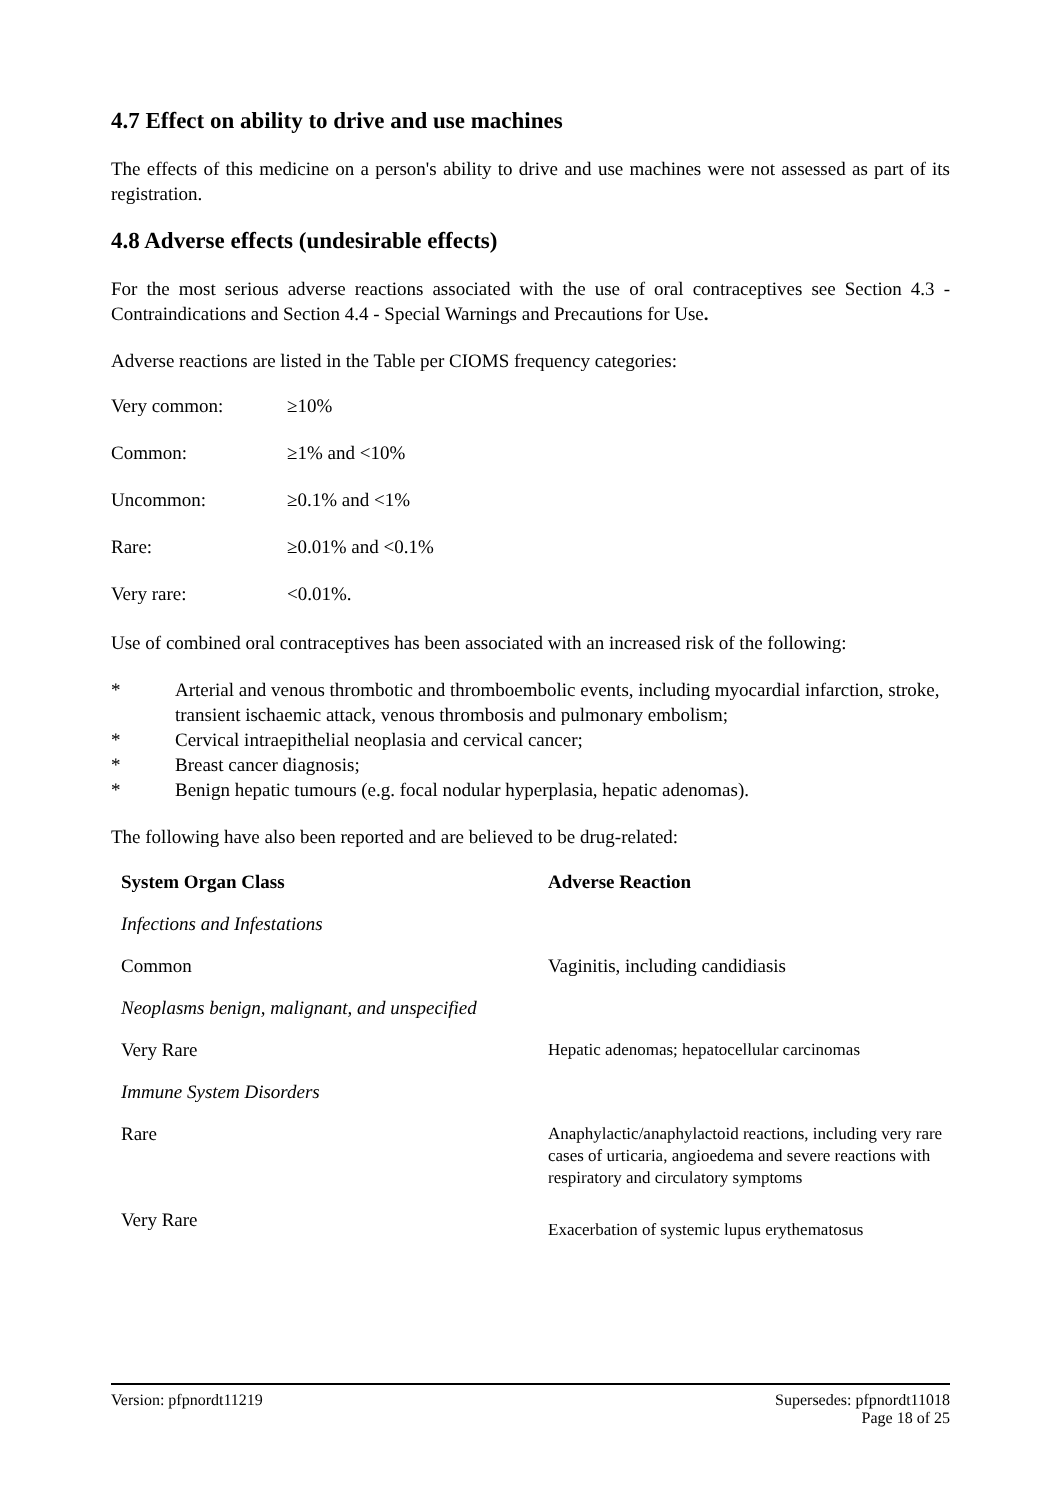4.7 Effect on ability to drive and use machines
The effects of this medicine on a person's ability to drive and use machines were not assessed as part of its registration.
4.8 Adverse effects (undesirable effects)
For the most serious adverse reactions associated with the use of oral contraceptives see Section 4.3 - Contraindications and Section 4.4 - Special Warnings and Precautions for Use.
Adverse reactions are listed in the Table per CIOMS frequency categories:
| Very common: | ≥10% |
| Common: | ≥1% and <10% |
| Uncommon: | ≥0.1% and <1% |
| Rare: | ≥0.01% and <0.1% |
| Very rare: | <0.01%. |
Use of combined oral contraceptives has been associated with an increased risk of the following:
* Arterial and venous thrombotic and thromboembolic events, including myocardial infarction, stroke, transient ischaemic attack, venous thrombosis and pulmonary embolism;
* Cervical intraepithelial neoplasia and cervical cancer;
* Breast cancer diagnosis;
* Benign hepatic tumours (e.g. focal nodular hyperplasia, hepatic adenomas).
The following have also been reported and are believed to be drug-related:
| System Organ Class | Adverse Reaction |
| --- | --- |
| Infections and Infestations | |
| Common | Vaginitis, including candidiasis |
| Neoplasms benign, malignant, and unspecified | |
| Very Rare | Hepatic adenomas; hepatocellular carcinomas |
| Immune System Disorders | |
| Rare | Anaphylactic/anaphylactoid reactions, including very rare cases of urticaria, angioedema and severe reactions with respiratory and circulatory symptoms |
| Very Rare | Exacerbation of systemic lupus erythematosus |
Version: pfpnordt11219 Supersedes: pfpnordt11018
Page 18 of 25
________________________
= EXERCISE REQUIREMENTS =
Looking back over the data above, restate word for word the lines that begin at the line with "and <0.1% |" and end at the line with "Use of combined", inclusive.

= ANSWER TO THIS PROBLEM =
| Rare: | ≥0.01% and <0.1% |
| Very rare: | <0.01%. |
Use of combined oral contraceptives has been associated with an increased risk of the following:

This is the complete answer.